Reproduce every item below word for word, omitting the pictures.

── Supplied records ──

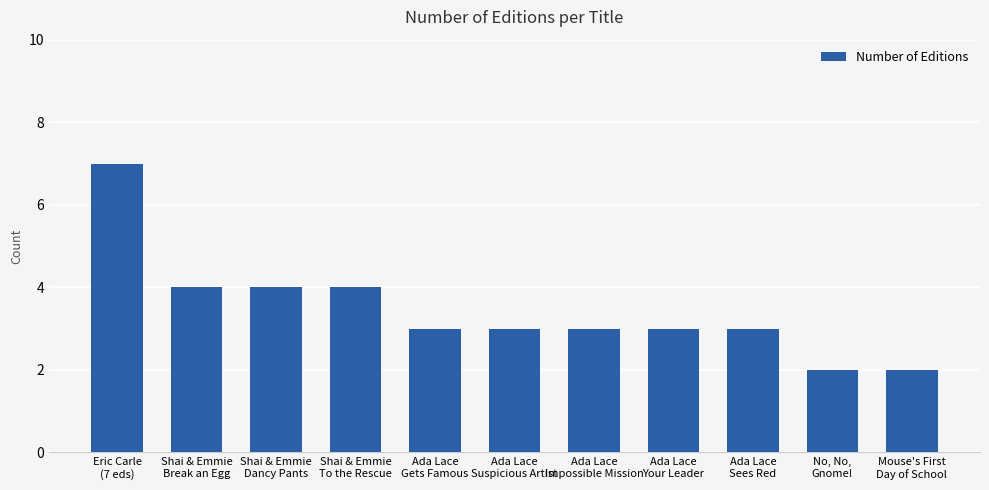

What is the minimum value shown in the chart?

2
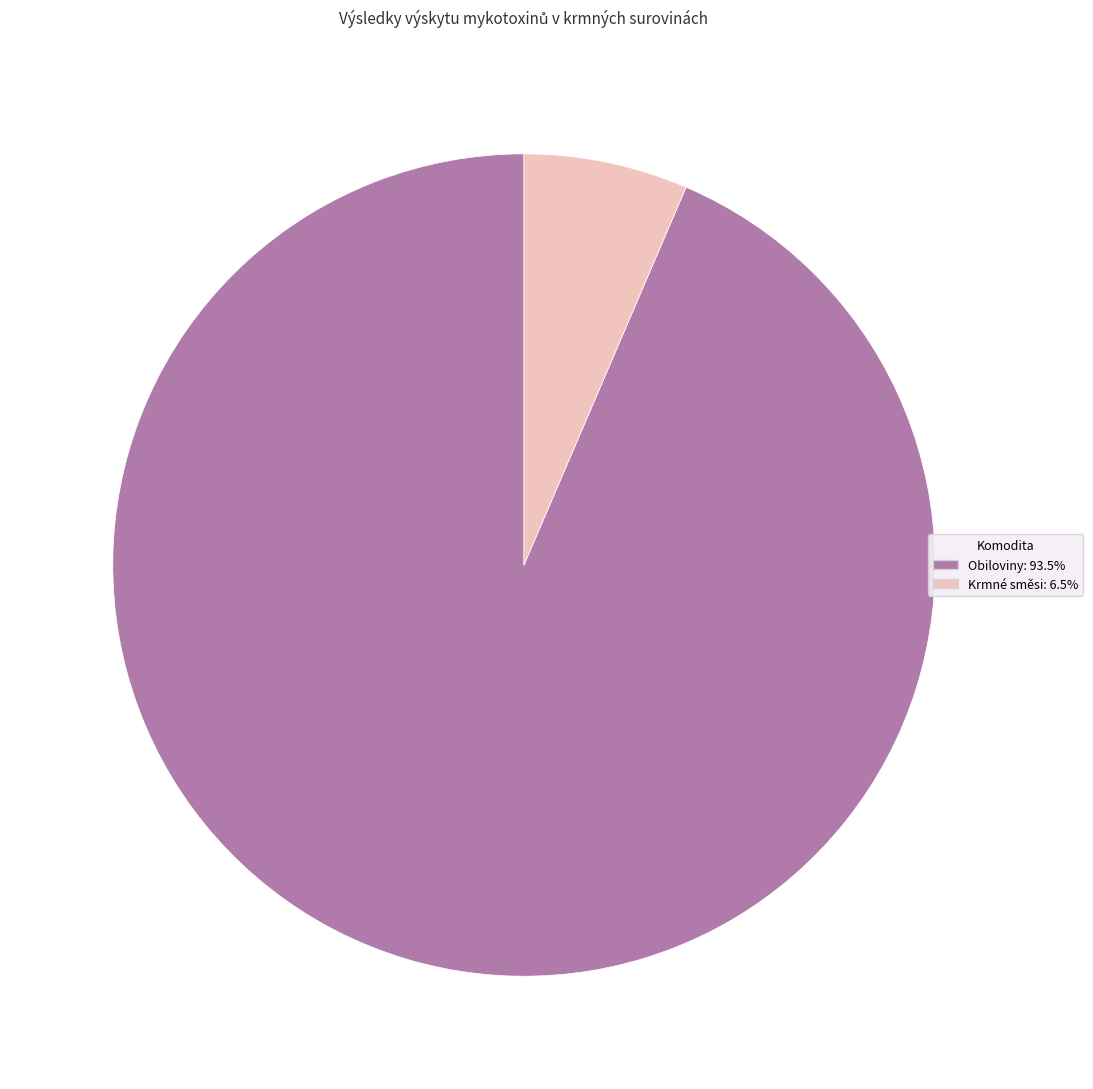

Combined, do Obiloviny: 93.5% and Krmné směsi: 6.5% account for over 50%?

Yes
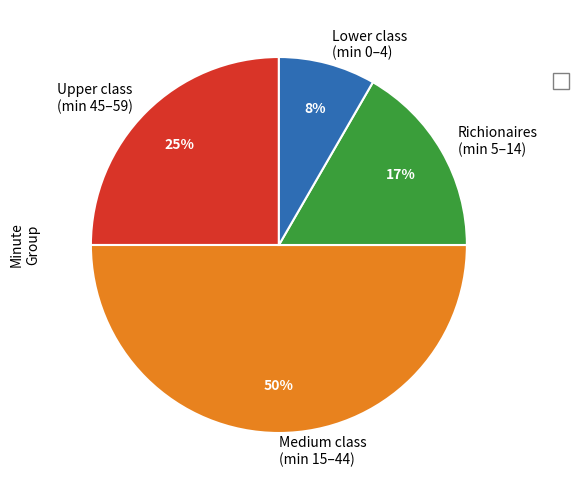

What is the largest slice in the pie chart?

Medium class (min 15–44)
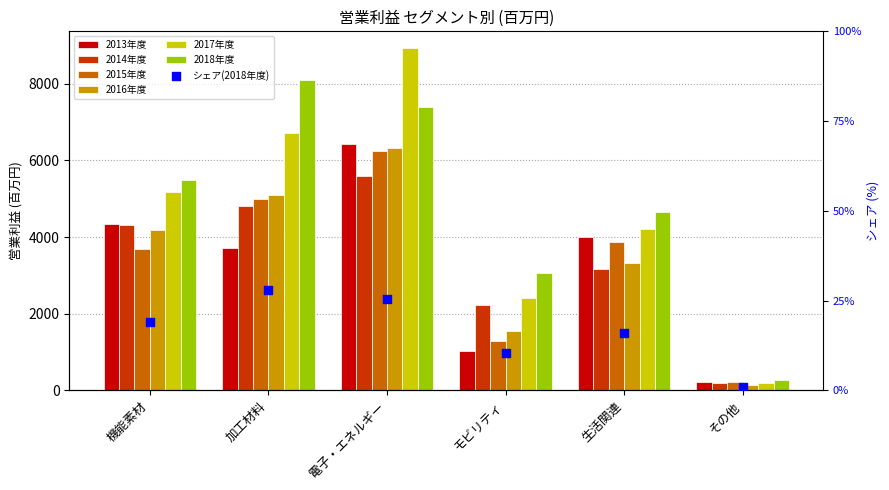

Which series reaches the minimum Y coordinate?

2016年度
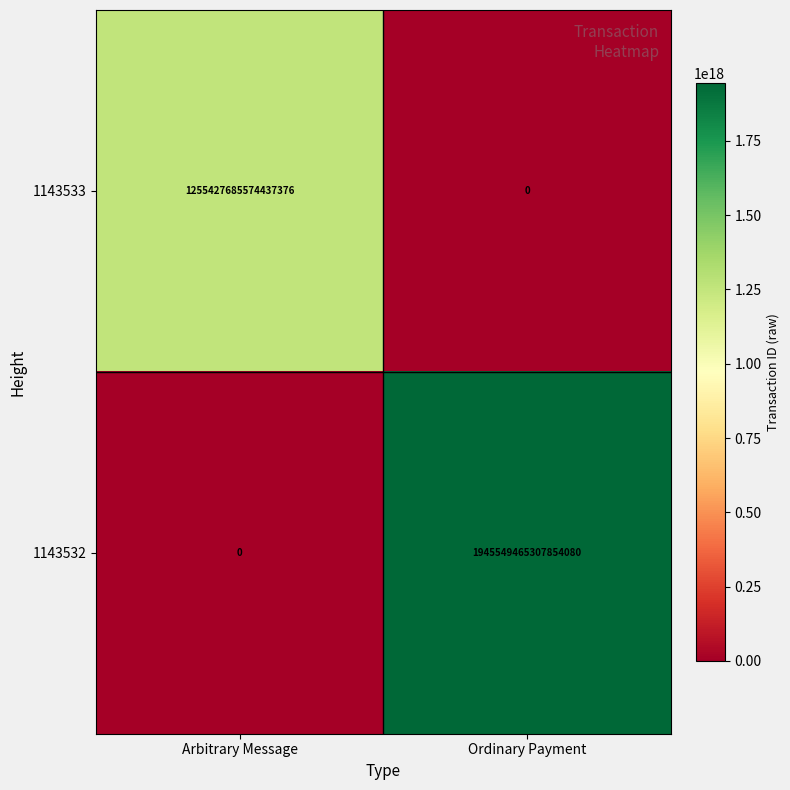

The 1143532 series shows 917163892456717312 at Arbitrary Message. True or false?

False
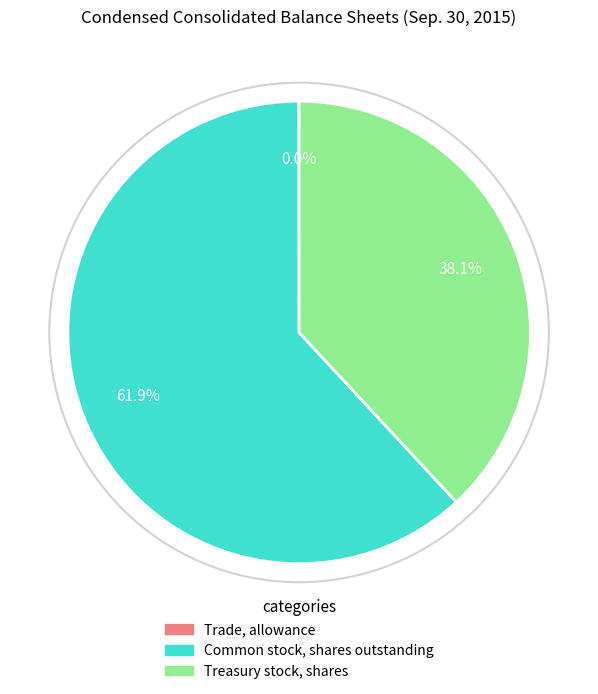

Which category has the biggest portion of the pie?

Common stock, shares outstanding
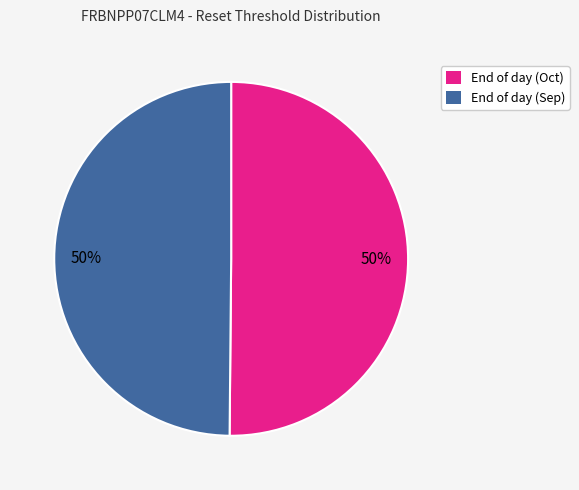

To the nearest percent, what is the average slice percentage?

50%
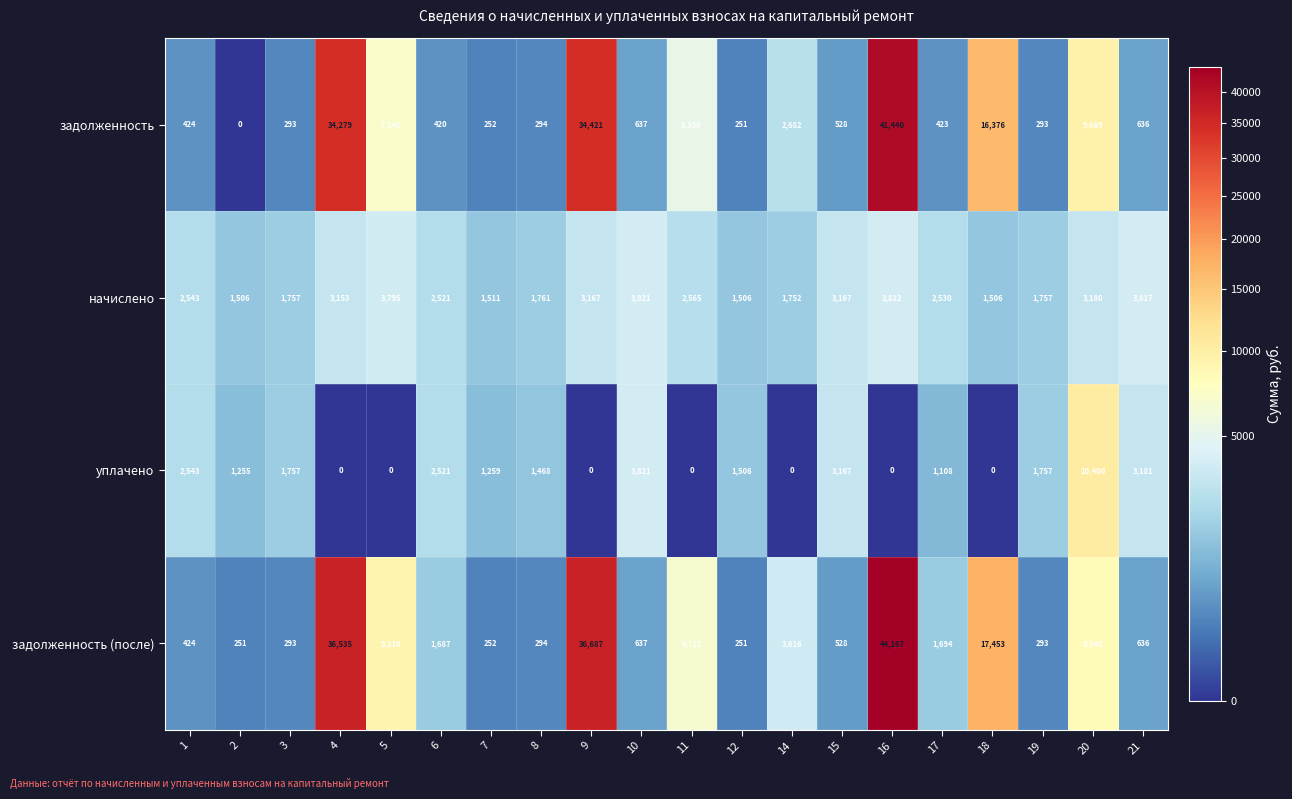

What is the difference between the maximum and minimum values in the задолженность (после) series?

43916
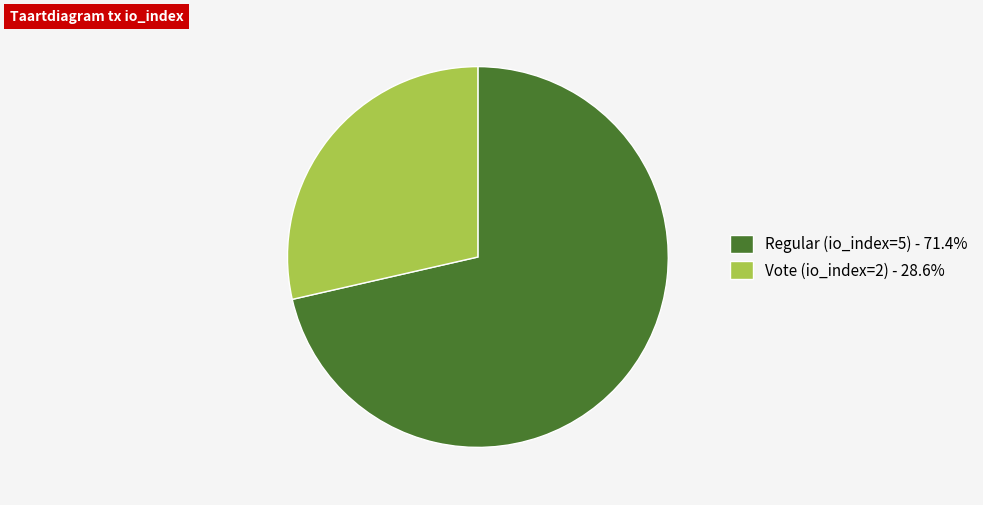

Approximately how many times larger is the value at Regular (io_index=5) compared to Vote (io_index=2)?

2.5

───

» **Output of the exercise**
What is the minimum value shown in the chart?

2

Combined, do Obiloviny: 93.5% and Krmné směsi: 6.5% account for over 50%?

Yes

What is the largest slice in the pie chart?

Medium class (min 15–44)

Which series reaches the minimum Y coordinate?

2016年度

The 1143532 series shows 917163892456717312 at Arbitrary Message. True or false?

False

Which category has the biggest portion of the pie?

Common stock, shares outstanding

To the nearest percent, what is the average slice percentage?

50%

What is the difference between the maximum and minimum values in the задолженность (после) series?

43916

Approximately how many times larger is the value at Regular (io_index=5) compared to Vote (io_index=2)?

2.5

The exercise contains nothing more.